We are not tied to any particular lender, which means that we have the
ability to act on your behalf, representing your best interests, in order
to establish the most appropriate mortgage solution for you.
Gone are the days when a borrower was grateful to the lender for providing
them with a mortgage facility. In today's marketplace, lenders are in
competition with each other for your valuable business. They are therefore
willing to offer incentives to entice you. But beware, you don't want
them to snare you!
There are so many types of mortgage available that it is easy to become
confused, possibly opting for the product offering the lowest headline
rate of interest. But when booking and arrangement fees, conditional insurances,
mortgage indemnity guarantee premiums, lock-ins and early redemption penalties
are taken into account, the products, may not be as attractive as one
was first lead to believe.
Based on the information you provide in your Mortgage Information Form (it is essential that you provide truthful and up
to date information), we will search the UK mortgage market of over 300
lenders, some of which offer exclusive products to brokers such as ourselves,
to determine which lender will offer you the most attractive mortgage
options, suited to your particular requirements.

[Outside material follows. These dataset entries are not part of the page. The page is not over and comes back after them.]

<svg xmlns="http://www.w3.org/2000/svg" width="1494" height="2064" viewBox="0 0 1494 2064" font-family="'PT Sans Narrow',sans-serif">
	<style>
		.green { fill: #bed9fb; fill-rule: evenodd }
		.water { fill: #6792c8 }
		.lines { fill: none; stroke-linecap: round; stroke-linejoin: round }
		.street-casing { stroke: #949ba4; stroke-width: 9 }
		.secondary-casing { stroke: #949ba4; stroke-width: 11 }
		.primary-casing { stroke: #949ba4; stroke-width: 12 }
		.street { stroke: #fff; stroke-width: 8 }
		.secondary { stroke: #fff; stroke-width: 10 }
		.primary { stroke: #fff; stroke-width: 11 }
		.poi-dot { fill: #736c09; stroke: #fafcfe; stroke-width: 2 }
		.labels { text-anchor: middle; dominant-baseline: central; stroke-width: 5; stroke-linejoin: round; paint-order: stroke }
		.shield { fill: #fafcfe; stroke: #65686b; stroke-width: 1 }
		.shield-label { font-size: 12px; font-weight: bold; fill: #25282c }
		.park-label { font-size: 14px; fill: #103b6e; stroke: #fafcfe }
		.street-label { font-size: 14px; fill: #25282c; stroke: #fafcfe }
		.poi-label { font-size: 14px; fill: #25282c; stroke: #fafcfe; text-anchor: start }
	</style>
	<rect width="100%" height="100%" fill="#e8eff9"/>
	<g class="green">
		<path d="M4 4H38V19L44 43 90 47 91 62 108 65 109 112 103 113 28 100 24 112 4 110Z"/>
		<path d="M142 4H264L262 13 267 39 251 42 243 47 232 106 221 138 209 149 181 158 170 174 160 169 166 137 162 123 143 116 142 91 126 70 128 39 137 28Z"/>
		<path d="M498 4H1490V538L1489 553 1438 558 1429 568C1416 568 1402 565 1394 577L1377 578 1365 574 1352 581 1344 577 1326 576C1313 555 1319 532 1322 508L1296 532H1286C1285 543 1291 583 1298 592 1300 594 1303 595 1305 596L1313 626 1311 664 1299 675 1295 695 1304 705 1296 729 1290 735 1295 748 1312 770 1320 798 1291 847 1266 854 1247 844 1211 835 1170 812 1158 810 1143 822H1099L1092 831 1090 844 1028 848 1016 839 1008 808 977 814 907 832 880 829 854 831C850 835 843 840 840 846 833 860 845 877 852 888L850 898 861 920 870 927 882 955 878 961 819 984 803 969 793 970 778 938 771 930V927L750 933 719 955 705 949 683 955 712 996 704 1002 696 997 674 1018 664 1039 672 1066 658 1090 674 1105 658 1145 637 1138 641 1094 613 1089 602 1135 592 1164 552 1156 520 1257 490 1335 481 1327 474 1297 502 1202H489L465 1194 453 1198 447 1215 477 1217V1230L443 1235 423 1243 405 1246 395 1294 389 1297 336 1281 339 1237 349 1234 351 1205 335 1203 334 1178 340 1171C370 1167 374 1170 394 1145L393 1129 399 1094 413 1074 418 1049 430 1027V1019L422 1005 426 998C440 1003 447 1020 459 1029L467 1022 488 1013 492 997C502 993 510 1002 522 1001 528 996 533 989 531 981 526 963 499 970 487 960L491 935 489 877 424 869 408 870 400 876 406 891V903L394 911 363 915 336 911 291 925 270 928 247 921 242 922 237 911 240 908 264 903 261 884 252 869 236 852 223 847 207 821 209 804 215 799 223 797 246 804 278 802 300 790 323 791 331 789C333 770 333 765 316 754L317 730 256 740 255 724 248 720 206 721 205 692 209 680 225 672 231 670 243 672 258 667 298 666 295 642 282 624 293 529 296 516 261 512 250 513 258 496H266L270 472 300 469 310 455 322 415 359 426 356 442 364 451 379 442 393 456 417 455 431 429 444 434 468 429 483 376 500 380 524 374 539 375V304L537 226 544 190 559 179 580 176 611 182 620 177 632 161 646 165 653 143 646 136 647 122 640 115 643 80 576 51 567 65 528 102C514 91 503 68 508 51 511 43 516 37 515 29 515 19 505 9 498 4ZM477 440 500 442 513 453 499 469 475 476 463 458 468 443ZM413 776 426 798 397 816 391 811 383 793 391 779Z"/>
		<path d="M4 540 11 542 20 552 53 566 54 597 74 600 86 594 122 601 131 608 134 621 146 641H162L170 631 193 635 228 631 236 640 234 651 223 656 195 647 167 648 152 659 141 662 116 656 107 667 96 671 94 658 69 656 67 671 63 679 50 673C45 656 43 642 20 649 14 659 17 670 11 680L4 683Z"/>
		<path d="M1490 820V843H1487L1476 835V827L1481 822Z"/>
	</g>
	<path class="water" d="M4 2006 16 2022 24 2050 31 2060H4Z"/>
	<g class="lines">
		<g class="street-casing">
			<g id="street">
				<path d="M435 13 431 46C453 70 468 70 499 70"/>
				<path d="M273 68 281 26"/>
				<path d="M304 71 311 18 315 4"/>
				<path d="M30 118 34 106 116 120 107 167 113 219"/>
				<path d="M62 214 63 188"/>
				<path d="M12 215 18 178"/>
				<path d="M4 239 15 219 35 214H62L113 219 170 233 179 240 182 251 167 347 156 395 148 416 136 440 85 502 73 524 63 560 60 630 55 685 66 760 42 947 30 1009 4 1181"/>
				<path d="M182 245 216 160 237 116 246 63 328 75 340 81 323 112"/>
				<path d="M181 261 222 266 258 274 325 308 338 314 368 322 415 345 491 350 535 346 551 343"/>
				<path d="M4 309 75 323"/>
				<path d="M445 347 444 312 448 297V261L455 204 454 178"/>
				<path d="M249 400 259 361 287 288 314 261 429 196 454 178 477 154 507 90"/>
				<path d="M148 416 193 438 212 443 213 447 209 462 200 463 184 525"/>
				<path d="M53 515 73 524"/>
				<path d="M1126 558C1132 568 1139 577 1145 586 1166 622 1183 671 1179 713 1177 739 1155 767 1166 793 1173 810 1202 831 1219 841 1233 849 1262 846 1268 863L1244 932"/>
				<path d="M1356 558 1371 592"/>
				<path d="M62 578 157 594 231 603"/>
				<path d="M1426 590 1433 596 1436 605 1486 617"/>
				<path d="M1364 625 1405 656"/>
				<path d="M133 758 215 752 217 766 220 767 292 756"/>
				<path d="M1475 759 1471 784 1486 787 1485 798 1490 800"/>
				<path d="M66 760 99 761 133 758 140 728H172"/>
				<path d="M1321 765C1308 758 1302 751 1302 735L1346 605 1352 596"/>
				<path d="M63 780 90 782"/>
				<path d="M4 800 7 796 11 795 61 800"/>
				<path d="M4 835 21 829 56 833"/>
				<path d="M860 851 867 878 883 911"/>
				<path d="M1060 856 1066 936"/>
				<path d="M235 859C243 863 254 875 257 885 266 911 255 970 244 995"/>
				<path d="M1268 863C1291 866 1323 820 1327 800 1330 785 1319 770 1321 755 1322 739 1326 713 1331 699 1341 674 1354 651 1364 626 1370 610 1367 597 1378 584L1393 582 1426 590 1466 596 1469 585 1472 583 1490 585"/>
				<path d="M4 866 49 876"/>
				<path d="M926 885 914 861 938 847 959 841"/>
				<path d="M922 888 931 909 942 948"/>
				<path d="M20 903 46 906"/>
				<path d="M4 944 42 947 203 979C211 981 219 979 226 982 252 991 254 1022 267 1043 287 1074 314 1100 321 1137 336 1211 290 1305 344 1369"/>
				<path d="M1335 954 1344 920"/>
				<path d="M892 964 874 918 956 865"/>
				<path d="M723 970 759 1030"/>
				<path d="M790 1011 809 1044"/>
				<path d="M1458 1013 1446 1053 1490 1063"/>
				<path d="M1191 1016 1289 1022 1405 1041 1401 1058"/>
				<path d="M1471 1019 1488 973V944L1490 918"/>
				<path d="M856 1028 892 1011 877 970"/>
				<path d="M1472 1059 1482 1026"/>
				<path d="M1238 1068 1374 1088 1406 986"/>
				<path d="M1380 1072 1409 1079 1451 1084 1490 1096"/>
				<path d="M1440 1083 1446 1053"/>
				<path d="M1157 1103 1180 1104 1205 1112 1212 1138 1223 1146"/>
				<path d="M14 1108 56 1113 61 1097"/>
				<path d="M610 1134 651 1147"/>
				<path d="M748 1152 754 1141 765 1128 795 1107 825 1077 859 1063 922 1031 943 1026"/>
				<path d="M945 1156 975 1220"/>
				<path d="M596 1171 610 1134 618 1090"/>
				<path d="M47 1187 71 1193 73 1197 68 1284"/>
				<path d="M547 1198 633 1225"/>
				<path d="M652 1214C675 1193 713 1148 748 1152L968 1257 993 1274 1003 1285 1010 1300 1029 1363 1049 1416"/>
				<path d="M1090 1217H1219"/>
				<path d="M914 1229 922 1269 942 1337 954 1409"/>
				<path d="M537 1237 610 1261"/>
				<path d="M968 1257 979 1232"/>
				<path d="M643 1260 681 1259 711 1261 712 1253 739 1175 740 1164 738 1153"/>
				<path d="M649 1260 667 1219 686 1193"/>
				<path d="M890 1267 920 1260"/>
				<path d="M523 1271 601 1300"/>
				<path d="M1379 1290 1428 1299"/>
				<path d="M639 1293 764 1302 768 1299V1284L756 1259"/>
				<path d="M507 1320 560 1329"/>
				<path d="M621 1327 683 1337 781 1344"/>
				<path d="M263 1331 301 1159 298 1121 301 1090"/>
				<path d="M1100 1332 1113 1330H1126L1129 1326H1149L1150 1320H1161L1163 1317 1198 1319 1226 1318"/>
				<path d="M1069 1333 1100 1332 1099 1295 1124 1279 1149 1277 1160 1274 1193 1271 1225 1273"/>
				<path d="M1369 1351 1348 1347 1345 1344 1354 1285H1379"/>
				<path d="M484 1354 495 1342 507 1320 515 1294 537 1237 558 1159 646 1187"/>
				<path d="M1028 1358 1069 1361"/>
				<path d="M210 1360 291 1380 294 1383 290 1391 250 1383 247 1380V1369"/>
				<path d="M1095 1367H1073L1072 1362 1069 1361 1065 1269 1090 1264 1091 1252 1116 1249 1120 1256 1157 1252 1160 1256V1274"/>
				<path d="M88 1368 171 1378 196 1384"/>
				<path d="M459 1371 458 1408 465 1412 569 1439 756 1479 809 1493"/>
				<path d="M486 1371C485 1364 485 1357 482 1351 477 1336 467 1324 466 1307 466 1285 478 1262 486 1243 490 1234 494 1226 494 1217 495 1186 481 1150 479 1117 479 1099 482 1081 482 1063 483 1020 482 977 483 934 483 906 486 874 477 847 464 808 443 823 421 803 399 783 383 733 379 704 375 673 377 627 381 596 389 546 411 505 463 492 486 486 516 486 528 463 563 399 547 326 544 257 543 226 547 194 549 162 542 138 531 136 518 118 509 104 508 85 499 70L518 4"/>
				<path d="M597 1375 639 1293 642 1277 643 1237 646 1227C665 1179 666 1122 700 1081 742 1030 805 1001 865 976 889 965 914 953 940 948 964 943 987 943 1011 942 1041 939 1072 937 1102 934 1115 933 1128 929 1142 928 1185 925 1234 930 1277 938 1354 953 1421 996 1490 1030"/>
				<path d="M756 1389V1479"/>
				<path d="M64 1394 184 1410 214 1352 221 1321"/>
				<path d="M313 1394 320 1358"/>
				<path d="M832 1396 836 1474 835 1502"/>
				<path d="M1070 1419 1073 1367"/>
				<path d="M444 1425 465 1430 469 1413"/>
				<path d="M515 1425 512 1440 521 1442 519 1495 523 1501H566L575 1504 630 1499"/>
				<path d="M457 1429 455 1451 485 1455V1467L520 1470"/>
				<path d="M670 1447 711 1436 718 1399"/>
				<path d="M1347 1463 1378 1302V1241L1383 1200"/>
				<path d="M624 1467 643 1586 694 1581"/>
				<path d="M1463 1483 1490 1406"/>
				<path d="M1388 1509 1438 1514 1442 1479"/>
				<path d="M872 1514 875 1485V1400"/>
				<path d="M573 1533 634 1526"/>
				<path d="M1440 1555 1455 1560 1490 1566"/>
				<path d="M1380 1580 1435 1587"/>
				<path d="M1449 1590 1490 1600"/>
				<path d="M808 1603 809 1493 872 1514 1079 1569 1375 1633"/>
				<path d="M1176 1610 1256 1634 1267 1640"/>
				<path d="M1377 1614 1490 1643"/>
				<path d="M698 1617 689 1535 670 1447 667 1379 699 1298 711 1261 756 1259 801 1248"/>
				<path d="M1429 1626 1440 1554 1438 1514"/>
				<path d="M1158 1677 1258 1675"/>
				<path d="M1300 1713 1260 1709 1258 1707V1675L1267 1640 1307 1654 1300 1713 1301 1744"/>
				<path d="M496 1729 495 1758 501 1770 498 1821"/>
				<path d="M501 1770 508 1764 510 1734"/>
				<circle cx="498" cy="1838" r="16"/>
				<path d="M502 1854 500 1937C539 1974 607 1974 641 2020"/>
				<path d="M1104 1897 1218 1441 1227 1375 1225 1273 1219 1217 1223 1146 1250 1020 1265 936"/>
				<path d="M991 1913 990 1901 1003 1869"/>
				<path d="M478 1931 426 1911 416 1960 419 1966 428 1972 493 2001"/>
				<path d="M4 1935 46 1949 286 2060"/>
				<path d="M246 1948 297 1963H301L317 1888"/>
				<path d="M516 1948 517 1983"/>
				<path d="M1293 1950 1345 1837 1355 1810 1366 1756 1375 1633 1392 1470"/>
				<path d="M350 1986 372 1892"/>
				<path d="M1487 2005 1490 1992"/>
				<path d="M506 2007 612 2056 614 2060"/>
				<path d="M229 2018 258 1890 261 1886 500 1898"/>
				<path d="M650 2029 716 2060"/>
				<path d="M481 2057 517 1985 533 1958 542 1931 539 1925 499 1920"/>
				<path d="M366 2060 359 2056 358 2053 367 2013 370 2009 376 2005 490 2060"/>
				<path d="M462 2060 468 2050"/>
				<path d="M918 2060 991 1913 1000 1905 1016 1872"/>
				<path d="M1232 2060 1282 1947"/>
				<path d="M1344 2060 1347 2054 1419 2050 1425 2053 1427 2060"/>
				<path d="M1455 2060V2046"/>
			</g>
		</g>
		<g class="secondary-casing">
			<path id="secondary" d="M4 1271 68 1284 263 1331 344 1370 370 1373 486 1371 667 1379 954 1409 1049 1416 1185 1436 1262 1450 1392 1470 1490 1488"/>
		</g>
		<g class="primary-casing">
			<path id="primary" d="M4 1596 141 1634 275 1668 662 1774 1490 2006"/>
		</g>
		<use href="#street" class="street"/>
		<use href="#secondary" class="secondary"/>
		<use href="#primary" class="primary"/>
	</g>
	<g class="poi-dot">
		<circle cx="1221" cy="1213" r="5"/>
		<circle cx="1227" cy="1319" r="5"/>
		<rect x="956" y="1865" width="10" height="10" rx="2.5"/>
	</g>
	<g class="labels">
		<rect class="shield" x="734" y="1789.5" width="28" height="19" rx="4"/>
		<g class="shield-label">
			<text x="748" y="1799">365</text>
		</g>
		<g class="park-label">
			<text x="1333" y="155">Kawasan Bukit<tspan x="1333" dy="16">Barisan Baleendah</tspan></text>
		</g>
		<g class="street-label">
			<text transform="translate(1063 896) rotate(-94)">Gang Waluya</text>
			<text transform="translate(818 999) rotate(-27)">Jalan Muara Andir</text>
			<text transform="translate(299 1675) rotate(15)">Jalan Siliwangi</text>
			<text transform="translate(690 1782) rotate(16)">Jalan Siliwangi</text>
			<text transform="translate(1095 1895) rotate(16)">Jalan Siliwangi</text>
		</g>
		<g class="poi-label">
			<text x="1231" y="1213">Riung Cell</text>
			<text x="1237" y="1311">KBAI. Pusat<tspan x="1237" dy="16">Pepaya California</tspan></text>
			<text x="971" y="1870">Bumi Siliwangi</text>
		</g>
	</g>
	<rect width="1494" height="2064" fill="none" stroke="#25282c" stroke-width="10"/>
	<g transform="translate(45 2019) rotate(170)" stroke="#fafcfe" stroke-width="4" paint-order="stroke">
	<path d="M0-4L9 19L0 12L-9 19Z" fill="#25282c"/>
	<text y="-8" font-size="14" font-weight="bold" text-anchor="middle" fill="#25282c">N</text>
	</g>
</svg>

One of our mortgage experts will then contact you to discuss your enquiry,
source the products on your behalf, answer any queries you may have and
provide you with any further information you may require.
Ways to repay your mortgage
There are various ways in which you can repay your mortgage. Here is
a brief outline of the more popular repayment methods, and their advantages
and disadvantages.
Repayment mortgage
How does it work?
You borrow a lump sum over a fixed period of time (usually 25 years
but can be shorter). You pay the interest and some of the capital on a
monthly basis to the lender.
ADVANTAGES: Some flexibility with repayments. The only way you
can be 100% certain the loan will be repaid.
DISADVANTAGES: Can be slightly more expensive than endowment mortgages.
Only a small amount of capital is paid off in the early years.
Interest only mortgage
How does it work?
Your monthly payments represent only the interest due to the lender,
and do not include repayment of capital. Your total loan must be repaid
at the end of the mortgage term. You therefore need to arrange additional
investments which will generate sufficient capital to repay the loan.
ADVANTAGES: You can choose from a variety of investments, some
of which have tax advantages. Should you move or arrange a remortgage,
your investment can usually be reallocated to the new mortgage.
DISADVANTAGES: Unlike a repayment mortgage, the amount of debt
outstanding does not reduce over time, and as with many additional investments
you could choose from, there is no guarantee that those chosen will grow
sufficiently to repay your loan.
Endowment mortgage
How does it work?
You make two payments per month. One to the lender to repay the interest
on the amount borrowed, the other to an insurance company for an endowment
contract. There are mainly two types of endowment: unit linked or with
profits. Both invest in a broad range of assets including stocks and shares.
The capital in the endowment builds up over the term of the mortgage to
repay the outstanding capital.
ADVANTAGES: This one's very flexible. You can take the endowment
policy with you if you move home or change mortgage lender. Endowments
usually include some kind of life cover and some also include critical
illness cover. This can be a cheaper method of buying such cover under
usual conditions. If the endowment contract performs well, you may accumulate
more funds than required to repay the loan. However, endowments are not
totally risk free as there is some investment in the stock market, but
the spread of investments is wider which should, in theory, reduce the
risk.
DISADVANTAGES: There is a possibility your fund may not have
built up sufficiently to repay the capital. Keeping a watchful eye on
your fund's performance will help to prevent this happening.
Pension mortgage
How does it work?
You make two payments per month. One to the lender to repay the interest
on your borrowings and another into a personal pension plan. The plan
is to build up your pension fund sufficiently to repay the loan and provide
you with a retirement income.
ADVANTAGES: Has tax advantages as the contributions you make to
the pension attract tax relief at the highest rate of tax you pay.
DISADVANTAGES: You must ensure your pension is well funded to
ensure you have sufficient to repay your loan and provide for your retirement.
The lump sum is paid on retirement which may mean you are paying interest
on the loan for longer than 25 years.
Your home may be repossessed if you do not keep up repayments on your mortgage.